Он никогда не фиксирует характеры, он их тщательно исследует, не боясь упреков в затянутости, неторопливости, а то и скучности. Анализ не терпит суеты, в искусстве тем более. Он спешит понять и потому не торопится познавать.

– Свои фильмы мне хотелось делать для зрителя, самостоятельно думающего и чувствующего, в расчете на его активность и сотворчество.

Ему нужен был актер, способный – по масштабу личности и таланта – ничего впрямую не утверждая, ни на чем не настаивая, вместе с ним проникать в этого необыкновенно-обыкновенного человека. Актер, чутко улавливающий малейшие нюансы поведения героя, даже тогда – и прежде всего тогда, – когда нет внешних поступков, а есть лишь внутреннее, еще не переплавившееся в поступок состояние. Актер, настроенный на внутреннюю, не заглушенную словами волну собственного, подлинного голоса.

С самого начала, даже в фильме «В огне брода нет» – наиболее экспрессивно-изобразительной его картине, Панфилова все-таки больше всего волновало не изображение, за которым порой теряется человек, а сам человек. И чем дальше, тем больше освобождался Панфилов от изобразительных ухищрений, от взвинченного монтажа и спонтанной импровизации… От «потока» жизни, равно как и символов ее, от «говорящих» предметов и «немых» актеров…

В последующих картинах у него почти не было второго плана. Но он умудрялся «населять» и «раздвигать» экран, используя для этого всего лишь несколько персонажей и практически одну, как в «Валентине», почти сценическую площадку. Или один, как в «Вассе», павильонный объект – дом Железновых, отгороженный от живой, за его стенами, жизни, но сумевший вобрать в себя эту жизнь и развернуть ее в душных комнатах, забитых мебелью в стиле «модерн».

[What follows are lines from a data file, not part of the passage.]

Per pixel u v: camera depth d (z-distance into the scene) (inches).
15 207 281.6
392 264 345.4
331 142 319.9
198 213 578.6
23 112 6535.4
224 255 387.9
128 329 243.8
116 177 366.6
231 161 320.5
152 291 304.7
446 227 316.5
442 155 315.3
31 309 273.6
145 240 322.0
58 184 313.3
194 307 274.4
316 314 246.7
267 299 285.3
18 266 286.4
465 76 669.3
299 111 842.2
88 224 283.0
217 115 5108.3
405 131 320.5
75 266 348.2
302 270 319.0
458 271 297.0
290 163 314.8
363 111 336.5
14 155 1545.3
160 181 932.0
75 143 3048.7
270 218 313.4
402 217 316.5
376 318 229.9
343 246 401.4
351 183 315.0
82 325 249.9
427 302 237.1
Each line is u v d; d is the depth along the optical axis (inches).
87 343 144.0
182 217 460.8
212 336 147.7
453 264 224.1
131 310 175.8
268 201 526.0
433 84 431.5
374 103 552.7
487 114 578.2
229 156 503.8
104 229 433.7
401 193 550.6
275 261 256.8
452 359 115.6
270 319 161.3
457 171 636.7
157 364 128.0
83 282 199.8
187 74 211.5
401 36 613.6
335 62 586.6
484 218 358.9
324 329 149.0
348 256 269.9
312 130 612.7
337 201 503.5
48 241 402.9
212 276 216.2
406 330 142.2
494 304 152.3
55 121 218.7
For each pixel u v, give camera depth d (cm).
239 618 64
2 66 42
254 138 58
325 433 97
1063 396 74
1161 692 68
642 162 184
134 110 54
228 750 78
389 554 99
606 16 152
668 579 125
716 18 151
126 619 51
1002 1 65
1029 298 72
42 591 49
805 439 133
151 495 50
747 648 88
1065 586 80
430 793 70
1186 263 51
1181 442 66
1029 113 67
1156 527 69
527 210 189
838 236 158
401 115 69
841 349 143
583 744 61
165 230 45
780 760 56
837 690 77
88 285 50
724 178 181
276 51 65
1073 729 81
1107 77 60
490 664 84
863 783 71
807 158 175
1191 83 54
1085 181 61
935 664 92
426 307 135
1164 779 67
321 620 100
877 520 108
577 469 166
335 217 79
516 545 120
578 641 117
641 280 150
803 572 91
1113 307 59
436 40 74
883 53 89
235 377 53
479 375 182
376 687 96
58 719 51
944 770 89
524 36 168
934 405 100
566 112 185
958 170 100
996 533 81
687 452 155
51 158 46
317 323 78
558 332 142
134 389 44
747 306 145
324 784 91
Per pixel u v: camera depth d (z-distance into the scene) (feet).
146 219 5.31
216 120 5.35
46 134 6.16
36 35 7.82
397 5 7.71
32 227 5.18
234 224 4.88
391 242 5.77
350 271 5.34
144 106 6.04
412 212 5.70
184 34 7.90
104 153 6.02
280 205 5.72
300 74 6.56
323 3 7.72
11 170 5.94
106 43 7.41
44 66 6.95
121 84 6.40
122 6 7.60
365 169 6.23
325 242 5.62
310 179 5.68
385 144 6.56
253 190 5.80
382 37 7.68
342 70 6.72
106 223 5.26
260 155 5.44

– Отсутствие второго плана в «Валентине», – сказал Панфилов в одном из интервью, – помогает передать атмосферу, ощущение заброшенности места действия. Как передать на экране тайгу? Показать высокие, в два обхвата деревья? В течение всего фильма мы не видим никого, кроме главных героев, – вот это-то и создает ощущение потерянного в тайге островка… Но главным для меня было добиться впечатления неординарной укрупненности, значительности всего происходящего.

Объемность его фильмов – не за счет панорам и густоты массовки, а за счет тончайших, полученных чисто кинематографическим путем взаимосвязей героев. Не человек через окружающую его среду, а среда, общество, время – через человека.

Он освобождает пространство от предметов, чтобы дать простор взгляду, жесту, слову. Он сдерживает движение камеры, пренебрегает «обратной точкой» – его герои часто не видят себя со стороны (глазами других). Не актер выверяет свое лицо – лицо выявляет героя.

Вершина мимического монолога – Чаплин. Не случайно он так боялся заговорить, убегая от бедности слов в богатую мимикой и жестом исповедь. Исповедь Чаплина, аскетически сжатая мыслью и понятная сердцу каждого на земле, не запугивала, не взвинчивала. Она освещала и облагораживала глубинной печалью, которой всегда сопутствовал смех. Смех очищает. Снимает шелуху слов. Делает понятным, объяснимым самое, казалось бы, необъяснимое в поведении людей.

Кинематограф Глеба Панфилова – это тоже открытость, неприбранность человеческих состояний, когда, как в жизни, и смех, и плач – попеременно. Когда, как в жизни, каждый поступок человека неоднозначен, равно как и сам человек. Вот почему посыл Панфилова почти всегда необычен. Безграмотная санитарка Таня Теткина – художница. Ткачиха Паша Строганова – Жанна д’Арк. Фабричная девчонка Лиза Уварова – мэр города. В буфетчице Анне проглядывает облик русской Медеи. Все эти превращения (открытые, как в «Начале», или выявленные живописью камеры, как в «Валентине») только кажутся необычными. Вся логика поведения женщин из фильмов Глеба Панфилова только на первый взгляд алогична. Как, впрочем, и поступки героев Чаплина, чья эксцентричность оправдана не эксцентричностью самих ситуаций, в которые он попадает, а характером чаплиновского героя, в котором как раз все убедительно, нормально. И получается, что, скорее, анормальны те, которые не могут так доверять себе, как этот маленький чаплиновский чудак.